August 15, 2017 By Jennifer L. Rowlett

The Circuit Court for the City of Roanoke highlighted another noteworthy quirk regarding the application of the Virginia Nonsuit Statute in Eakin v. James A. Dent, Administrator of the Estate of Jeanette E. Saunders, Deceased.  In Eakin, the Court granted the Defendant’s Plea in Bar for untimely filing and dismissed the case with prejudice.  

The case involved a September 27, 2012 motor vehicle accident between Plaintiff, Donald Eakin, and Jeanette Saunders in the City of Roanoke, Virginia.  Plaintiff filed suit against Defendant Saunders in August 2014, just prior to the two-year statute of limitations running.  Plaintiff subsequently nonsuited1 his case in August 2015 without having requested a summons for service2 of the lawsuit on Defendant Saunders.

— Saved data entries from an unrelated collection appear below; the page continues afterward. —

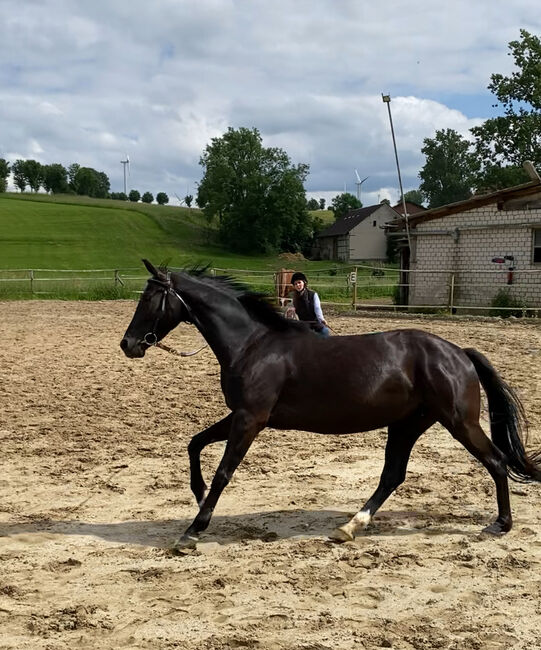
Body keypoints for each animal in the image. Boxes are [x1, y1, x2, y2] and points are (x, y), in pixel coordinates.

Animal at [120, 258, 536, 548]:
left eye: (150, 299)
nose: (128, 345)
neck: (252, 345)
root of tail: (459, 353)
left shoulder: (250, 419)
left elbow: (224, 471)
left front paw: (193, 530)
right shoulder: (242, 415)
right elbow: (195, 444)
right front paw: (197, 492)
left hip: (458, 422)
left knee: (496, 461)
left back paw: (501, 524)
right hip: (408, 423)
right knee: (392, 475)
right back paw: (349, 527)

Plaintiff re-filed the lawsuit against Defendant Saunders in December 2015, and again, waited nearly a year before requesting a summons to be issued and served upon Defendant Saunders.  The service attempt was ineffective.  It was discovered that unbeknownst to Plaintiff, Defendant Saunders died in November 2013.  As a result, Plaintiff amended his Complaint to name the Administrator of Defendant’s Estate as the named Defendant and served said Administrator with the lawsuit.

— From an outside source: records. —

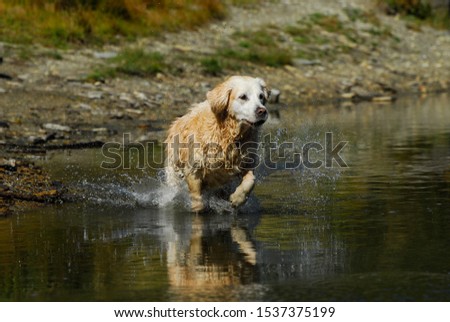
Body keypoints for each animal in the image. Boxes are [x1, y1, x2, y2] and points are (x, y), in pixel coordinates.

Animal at [166, 75, 268, 211]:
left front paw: (238, 199)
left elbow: (251, 181)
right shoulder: (194, 167)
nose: (262, 111)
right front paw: (198, 208)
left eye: (261, 96)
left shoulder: (247, 162)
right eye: (243, 97)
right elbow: (197, 197)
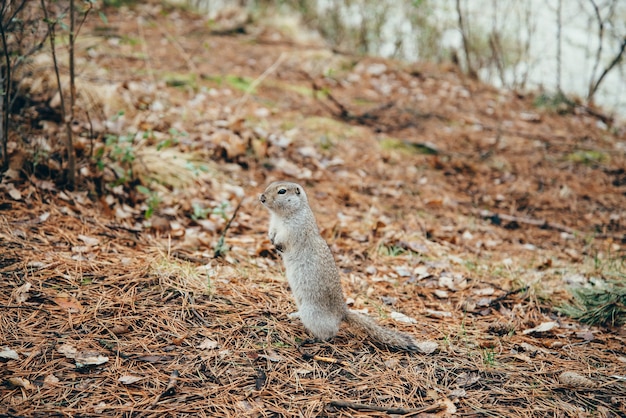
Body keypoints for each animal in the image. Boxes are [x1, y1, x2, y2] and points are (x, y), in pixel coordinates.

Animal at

The attorney for the Defendant Administrator specially appeared to file and argue a Plea in Bar for Plaintiff’s failure to timely file the lawsuit within the two-year statute of limitations period as required by Virginia law.  Plaintiff argued that the lawsuit was re-filed within the six-month tolling period permitted by Virginia Code 8.01-229 and the amended complaint was proper based on the newly acquired information regarding the death of Ms. Saunders.  

Ultimately, the Court noted that while Virginia Code 8.01-229 can operate to toll a statute of limitations in certain circumstances, a nonsuit is ineffective to toll the statute of limitations against a party differing from the one named in the original suit.  Since the Administrator of Saunders’ Estate is a different party than Ms. Saunders (the decedent), the lawsuit against the Administrator should have been brought within two years from the accident date (i.e. by September 27, 2014).

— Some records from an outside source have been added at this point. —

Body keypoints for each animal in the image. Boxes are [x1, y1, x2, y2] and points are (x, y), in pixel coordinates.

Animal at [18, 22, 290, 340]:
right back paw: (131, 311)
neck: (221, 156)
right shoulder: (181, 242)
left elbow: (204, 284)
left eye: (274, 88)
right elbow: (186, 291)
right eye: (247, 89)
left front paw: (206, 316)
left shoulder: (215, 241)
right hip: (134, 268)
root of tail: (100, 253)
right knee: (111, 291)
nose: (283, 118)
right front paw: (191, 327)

While the Circuit Court emphasized the large gaps of time involved in the handling of the case (i.e. references the “almost 11 months” between the case being re-filed and service being requested) it is unclear if this Court believed that judicial discretion was permitted in its decision.  On the one hand, this seems to be a harsh result upon a plaintiff who did not discover that a defendant had died until well after the statute of limitations had run; however, this author suspects that the Court had little sympathy in this case since it appears that diligent efforts with respect to service would have likely resulted in the Plaintiff discovering Saunders’ death well before the expiration of limitations.

As discussed in prior blog posts, Virginia Code 8.01-229 permits a plaintiff to voluntarily dismiss (nonsuit) a case and subsequently re-file the action provided certain criteria are met.  In certain circumstances, the statute allows for a tolling of the statute of limitations.

Virginia rules provide a plaintiff up to one year to serve a defendant with a timely filed lawsuit.